• **What the exercise asks**
Nothing but the text belongs in the answer: the listing below, copied exactly, without pictures.

• **Data**
_ _ _ _ _
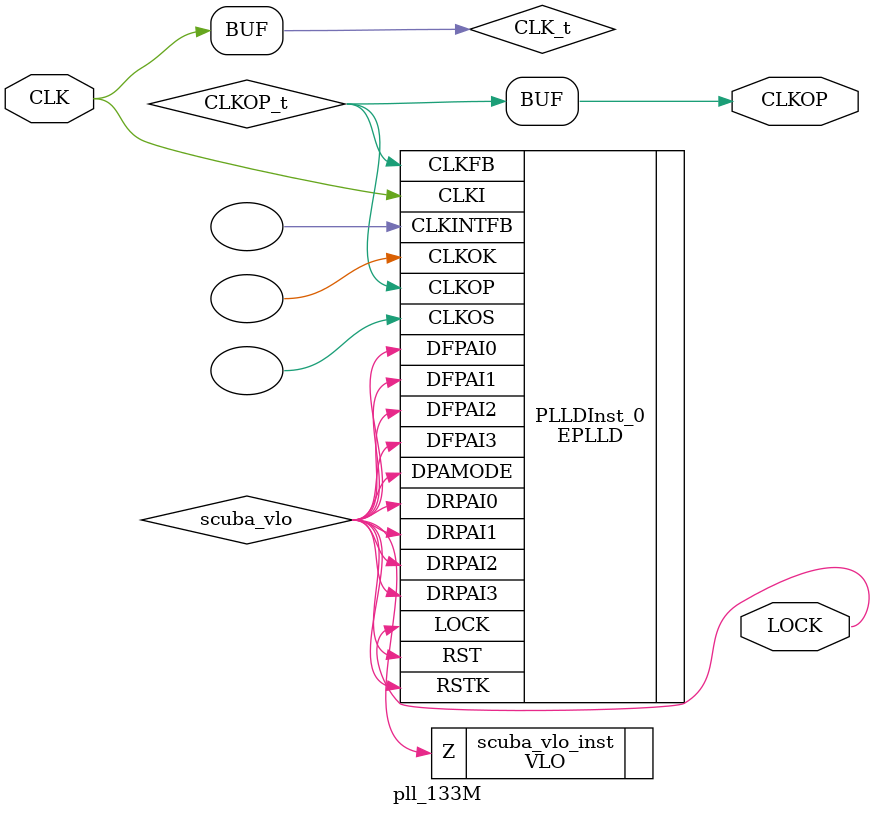
<source format=v>
/* Verilog netlist generated by SCUBA Diamond (64-bit) 3.12.0.240.2 */
/* Module Version: 5.7 */
/* C:\lscc\diamond\3.12\ispfpga\bin\nt64\scuba.exe -w -n pll_133M -lang verilog -synth synplify -arch ep5a00 -type pll -fin 100 -phase_cntl STATIC -fclkop 133 -fclkop_tol 10.0 -delay_cntl AUTO_NO_DELAY -fb_mode CLOCKTREE -extcap DISABLED -noclkos -noclkok -norst  */
/* Thu Feb 17 18:12:53 2022 */


`timescale 1 ns / 1 ps
module pll_133M (CLK, CLKOP, LOCK)/* synthesis NGD_DRC_MASK=1 */;
    input wire CLK;
    output wire CLKOP;
    output wire LOCK;

    wire CLKOP_t;
    wire scuba_vlo;
    wire CLK_t;

    VLO scuba_vlo_inst (.Z(scuba_vlo));

    // synopsys translate_off
    defparam PLLDInst_0.PLLCAP = "DISABLED" ;
    defparam PLLDInst_0.CLKOK_BYPASS = "DISABLED" ;
    defparam PLLDInst_0.CLKOK_DIV = 2 ;
    defparam PLLDInst_0.CLKOS_BYPASS = "DISABLED" ;
    defparam PLLDInst_0.CLKOP_BYPASS = "DISABLED" ;
    defparam PLLDInst_0.PHASE_CNTL = "STATIC" ;
    defparam PLLDInst_0.DUTY = 8 ;
    defparam PLLDInst_0.PHASEADJ = "0.0" ;
    defparam PLLDInst_0.CLKOP_DIV = 8 ;
    defparam PLLDInst_0.CLKFB_DIV = 4 ;
    defparam PLLDInst_0.CLKI_DIV = 3 ;
    // synopsys translate_on
    EPLLD PLLDInst_0 (.CLKI(CLK_t), .CLKFB(CLKOP_t), .RST(scuba_vlo), .RSTK(scuba_vlo), 
        .DPAMODE(scuba_vlo), .DRPAI3(scuba_vlo), .DRPAI2(scuba_vlo), .DRPAI1(scuba_vlo), 
        .DRPAI0(scuba_vlo), .DFPAI3(scuba_vlo), .DFPAI2(scuba_vlo), .DFPAI1(scuba_vlo), 
        .DFPAI0(scuba_vlo), .CLKOP(CLKOP_t), .CLKOS(), .CLKOK(), .LOCK(LOCK), 
        .CLKINTFB())
             /* synthesis PLLCAP="DISABLED" */
             /* synthesis PLLTYPE="AUTO" */
             /* synthesis CLKOK_BYPASS="DISABLED" */
             /* synthesis CLKOK_DIV="2" */
             /* synthesis CLKOS_BYPASS="DISABLED" */
             /* synthesis FREQUENCY_PIN_CLKOP="133.333333" */
             /* synthesis CLKOP_BYPASS="DISABLED" */
             /* synthesis PHASE_CNTL="STATIC" */
             /* synthesis FDEL="0" */
             /* synthesis DUTY="8" */
             /* synthesis PHASEADJ="0.0" */
             /* synthesis FREQUENCY_PIN_CLKI="100.000000" */
             /* synthesis CLKOP_DIV="8" */
             /* synthesis CLKFB_DIV="4" */
             /* synthesis CLKI_DIV="3" */
             /* synthesis FIN="100.000000" */;

    assign CLKOP = CLKOP_t;
    assign CLK_t = CLK;


    // exemplar begin
    // exemplar attribute PLLDInst_0 PLLCAP DISABLED
    // exemplar attribute PLLDInst_0 PLLTYPE AUTO
    // exemplar attribute PLLDInst_0 CLKOK_BYPASS DISABLED
    // exemplar attribute PLLDInst_0 CLKOK_DIV 2
    // exemplar attribute PLLDInst_0 CLKOS_BYPASS DISABLED
    // exemplar attribute PLLDInst_0 FREQUENCY_PIN_CLKOP 133.333333
    // exemplar attribute PLLDInst_0 CLKOP_BYPASS DISABLED
    // exemplar attribute PLLDInst_0 PHASE_CNTL STATIC
    // exemplar attribute PLLDInst_0 FDEL 0
    // exemplar attribute PLLDInst_0 DUTY 8
    // exemplar attribute PLLDInst_0 PHASEADJ 0.0
    // exemplar attribute PLLDInst_0 FREQUENCY_PIN_CLKI 100.000000
    // exemplar attribute PLLDInst_0 CLKOP_DIV 8
    // exemplar attribute PLLDInst_0 CLKFB_DIV 4
    // exemplar attribute PLLDInst_0 CLKI_DIV 3
    // exemplar attribute PLLDInst_0 FIN 100.000000
    // exemplar end

endmodule

</source>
_ _ _ _ _
• **Response area**
<source format=v>
/* Verilog netlist generated by SCUBA Diamond (64-bit) 3.12.0.240.2 */
/* Module Version: 5.7 */
/* C:\lscc\diamond\3.12\ispfpga\bin\nt64\scuba.exe -w -n pll_133M -lang verilog -synth synplify -arch ep5a00 -type pll -fin 100 -phase_cntl STATIC -fclkop 133 -fclkop_tol 10.0 -delay_cntl AUTO_NO_DELAY -fb_mode CLOCKTREE -extcap DISABLED -noclkos -noclkok -norst  */
/* Thu Feb 17 18:12:53 2022 */


`timescale 1 ns / 1 ps
module pll_133M (CLK, CLKOP, LOCK)/* synthesis NGD_DRC_MASK=1 */;
    input wire CLK;
    output wire CLKOP;
    output wire LOCK;

    wire CLKOP_t;
    wire scuba_vlo;
    wire CLK_t;

    VLO scuba_vlo_inst (.Z(scuba_vlo));

    // synopsys translate_off
    defparam PLLDInst_0.PLLCAP = "DISABLED" ;
    defparam PLLDInst_0.CLKOK_BYPASS = "DISABLED" ;
    defparam PLLDInst_0.CLKOK_DIV = 2 ;
    defparam PLLDInst_0.CLKOS_BYPASS = "DISABLED" ;
    defparam PLLDInst_0.CLKOP_BYPASS = "DISABLED" ;
    defparam PLLDInst_0.PHASE_CNTL = "STATIC" ;
    defparam PLLDInst_0.DUTY = 8 ;
    defparam PLLDInst_0.PHASEADJ = "0.0" ;
    defparam PLLDInst_0.CLKOP_DIV = 8 ;
    defparam PLLDInst_0.CLKFB_DIV = 4 ;
    defparam PLLDInst_0.CLKI_DIV = 3 ;
    // synopsys translate_on
    EPLLD PLLDInst_0 (.CLKI(CLK_t), .CLKFB(CLKOP_t), .RST(scuba_vlo), .RSTK(scuba_vlo), 
        .DPAMODE(scuba_vlo), .DRPAI3(scuba_vlo), .DRPAI2(scuba_vlo), .DRPAI1(scuba_vlo), 
        .DRPAI0(scuba_vlo), .DFPAI3(scuba_vlo), .DFPAI2(scuba_vlo), .DFPAI1(scuba_vlo), 
        .DFPAI0(scuba_vlo), .CLKOP(CLKOP_t), .CLKOS(), .CLKOK(), .LOCK(LOCK), 
        .CLKINTFB())
             /* synthesis PLLCAP="DISABLED" */
             /* synthesis PLLTYPE="AUTO" */
             /* synthesis CLKOK_BYPASS="DISABLED" */
             /* synthesis CLKOK_DIV="2" */
             /* synthesis CLKOS_BYPASS="DISABLED" */
             /* synthesis FREQUENCY_PIN_CLKOP="133.333333" */
             /* synthesis CLKOP_BYPASS="DISABLED" */
             /* synthesis PHASE_CNTL="STATIC" */
             /* synthesis FDEL="0" */
             /* synthesis DUTY="8" */
             /* synthesis PHASEADJ="0.0" */
             /* synthesis FREQUENCY_PIN_CLKI="100.000000" */
             /* synthesis CLKOP_DIV="8" */
             /* synthesis CLKFB_DIV="4" */
             /* synthesis CLKI_DIV="3" */
             /* synthesis FIN="100.000000" */;

    assign CLKOP = CLKOP_t;
    assign CLK_t = CLK;


    // exemplar begin
    // exemplar attribute PLLDInst_0 PLLCAP DISABLED
    // exemplar attribute PLLDInst_0 PLLTYPE AUTO
    // exemplar attribute PLLDInst_0 CLKOK_BYPASS DISABLED
    // exemplar attribute PLLDInst_0 CLKOK_DIV 2
    // exemplar attribute PLLDInst_0 CLKOS_BYPASS DISABLED
    // exemplar attribute PLLDInst_0 FREQUENCY_PIN_CLKOP 133.333333
    // exemplar attribute PLLDInst_0 CLKOP_BYPASS DISABLED
    // exemplar attribute PLLDInst_0 PHASE_CNTL STATIC
    // exemplar attribute PLLDInst_0 FDEL 0
    // exemplar attribute PLLDInst_0 DUTY 8
    // exemplar attribute PLLDInst_0 PHASEADJ 0.0
    // exemplar attribute PLLDInst_0 FREQUENCY_PIN_CLKI 100.000000
    // exemplar attribute PLLDInst_0 CLKOP_DIV 8
    // exemplar attribute PLLDInst_0 CLKFB_DIV 4
    // exemplar attribute PLLDInst_0 CLKI_DIV 3
    // exemplar attribute PLLDInst_0 FIN 100.000000
    // exemplar end

endmodule

</source>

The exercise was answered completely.